What you are asked to do:
Identify every line in the entries below that contains the string "nothing", and copy each of those lines in full.

Data supplied:
■ ■ ■ ■ ■ ■ ■
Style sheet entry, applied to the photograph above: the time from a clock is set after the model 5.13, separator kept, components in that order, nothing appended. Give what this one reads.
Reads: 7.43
■ ■ ■ ■ ■ ■ ■
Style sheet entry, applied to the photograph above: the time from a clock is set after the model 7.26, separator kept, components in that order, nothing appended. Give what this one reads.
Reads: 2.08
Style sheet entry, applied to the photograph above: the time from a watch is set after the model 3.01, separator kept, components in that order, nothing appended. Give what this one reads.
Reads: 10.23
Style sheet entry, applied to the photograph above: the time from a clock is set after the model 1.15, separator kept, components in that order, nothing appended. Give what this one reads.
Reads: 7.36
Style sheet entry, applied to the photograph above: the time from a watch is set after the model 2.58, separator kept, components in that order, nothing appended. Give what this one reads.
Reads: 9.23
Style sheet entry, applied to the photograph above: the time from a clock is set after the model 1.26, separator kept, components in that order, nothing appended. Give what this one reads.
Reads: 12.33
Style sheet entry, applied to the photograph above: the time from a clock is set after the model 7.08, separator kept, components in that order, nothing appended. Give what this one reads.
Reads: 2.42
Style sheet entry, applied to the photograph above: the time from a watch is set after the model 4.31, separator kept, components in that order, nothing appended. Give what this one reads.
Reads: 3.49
■ ■ ■ ■ ■ ■ ■
Worked answer:
Style sheet entry, applied to the photograph above: the time from a clock is set after the model 5.13, separator kept, components in that order, nothing appended. Give what this one reads.
Style sheet entry, applied to the photograph above: the time from a clock is set after the model 7.26, separator kept, components in that order, nothing appended. Give what this one reads.
Style sheet entry, applied to the photograph above: the time from a watch is set after the model 3.01, separator kept, components in that order, nothing appended. Give what this one reads.
Style sheet entry, applied to the photograph above: the time from a clock is set after the model 1.15, separator kept, components in that order, nothing appended. Give what this one reads.
Style sheet entry, applied to the photograph above: the time from a watch is set after the model 2.58, separator kept, components in that order, nothing appended. Give what this one reads.
Style sheet entry, applied to the photograph above: the time from a clock is set after the model 1.26, separator kept, components in that order, nothing appended. Give what this one reads.
Style sheet entry, applied to the photograph above: the time from a clock is set after the model 7.08, separator kept, components in that order, nothing appended. Give what this one reads.
Style sheet entry, applied to the photograph above: the time from a watch is set after the model 4.31, separator kept, components in that order, nothing appended. Give what this one reads.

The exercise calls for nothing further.